Improving lives through impact funding
GiveWell is a nonprofit that focuses on maximizing giving opportunities to donors, focusing on projects and programs from a select number of charities that deliver impact by saving or improving lives.
GiveWell explains on its website: “We don’t focus solely on financials, such as assessing administrative or fundraising costs. Instead, we conduct in-depth research to determine how much good a given program accomplishes (in terms of lives saved, lives improved, etc.) per dollar spent. Rather than rating as many charities as possible, we focus on the few charities that stand out most (by our criteria) in order to find and confidently recommend high-impact giving opportunities (our list of top charities).”
GiveWell was established by a group of friends who wanted to see help charitable donations accomplish as much good as possible.

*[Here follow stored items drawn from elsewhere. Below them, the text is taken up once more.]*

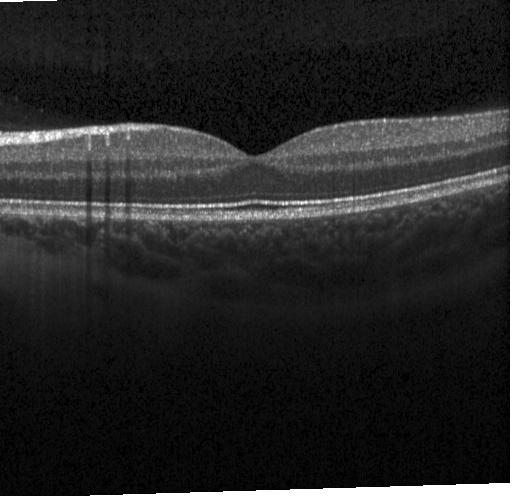 Dx: no evidence of choroidal neovascularization, diabetic macular edema, or drusen.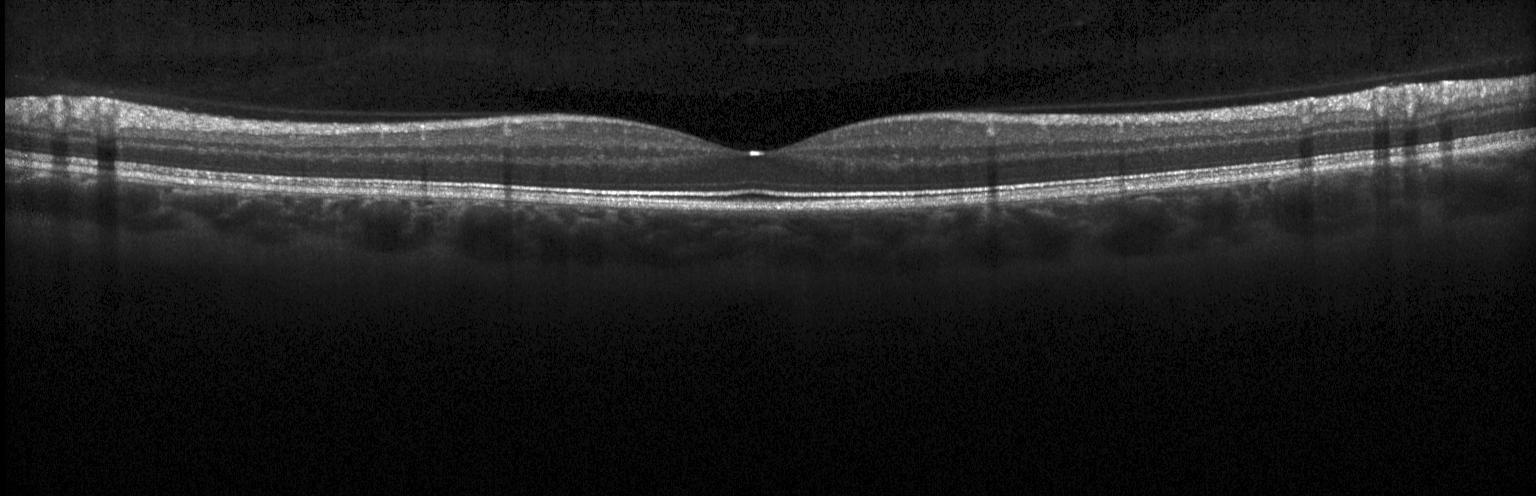 SD-OCT · fovea-centered · acquired on a Heidelberg Spectralis · retinal OCT cross-section
Dx: neither choroidal neovascularization, diabetic macular edema, nor drusen.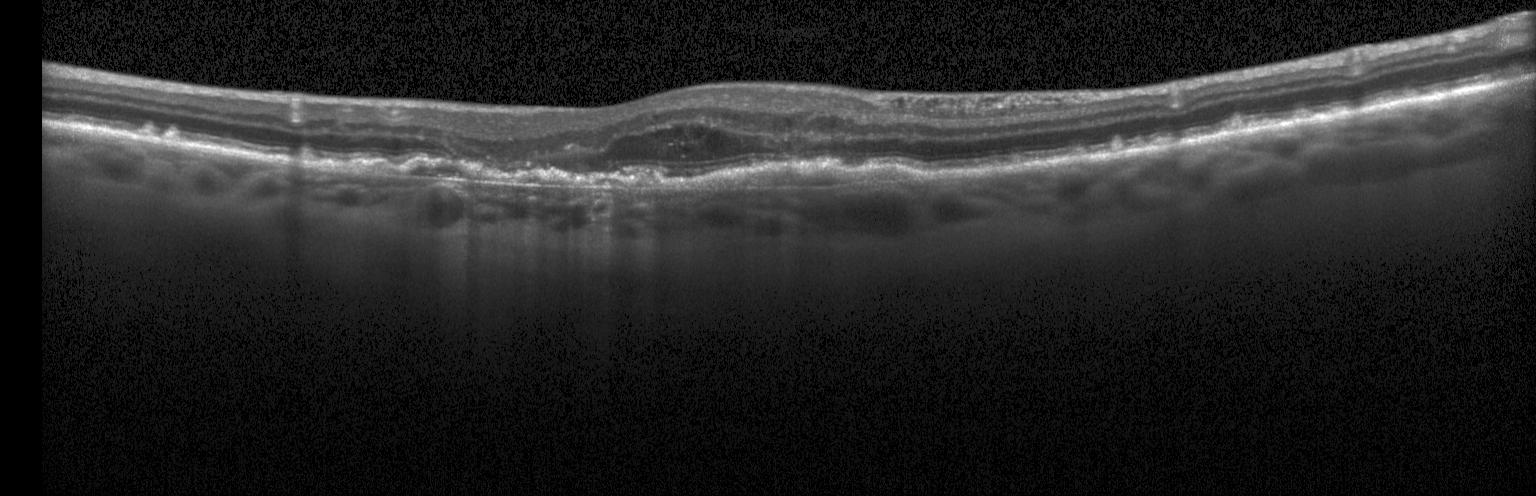
Finding: choroidal neovascularization.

The friends, who all worked in the finance industry, discovered that data and resources to help donors was not easily available. So, two members of the group left their jobs to focus on GIveWell, with the aim of identifying high-impact organizations for donors.
The group began to do its own research but quickly found it wasn’t part-time work: finding high-impact giving opportunities involved challenging questions without readily-available answers. Two of the group left their jobs to focus on GiveWell, as a non profit that identifies high impact charities to attract more donations, and as a service for donors seeking to maximize their giving.
The charities they focus on include medicine to prevent malaria, and the biggest beneficiary being Malaria Consortium, cash incentives for routine child vaccinations through mostly New Incentives, cash transfers for communities of extreme poverty through the top organization in this area, GiveDirectly.
“Our Top Charities list is free and publicly available, along with all of the research supporting our funding recommendations. We hope that any donor can have access to high-quality information to inform their impact-based giving.”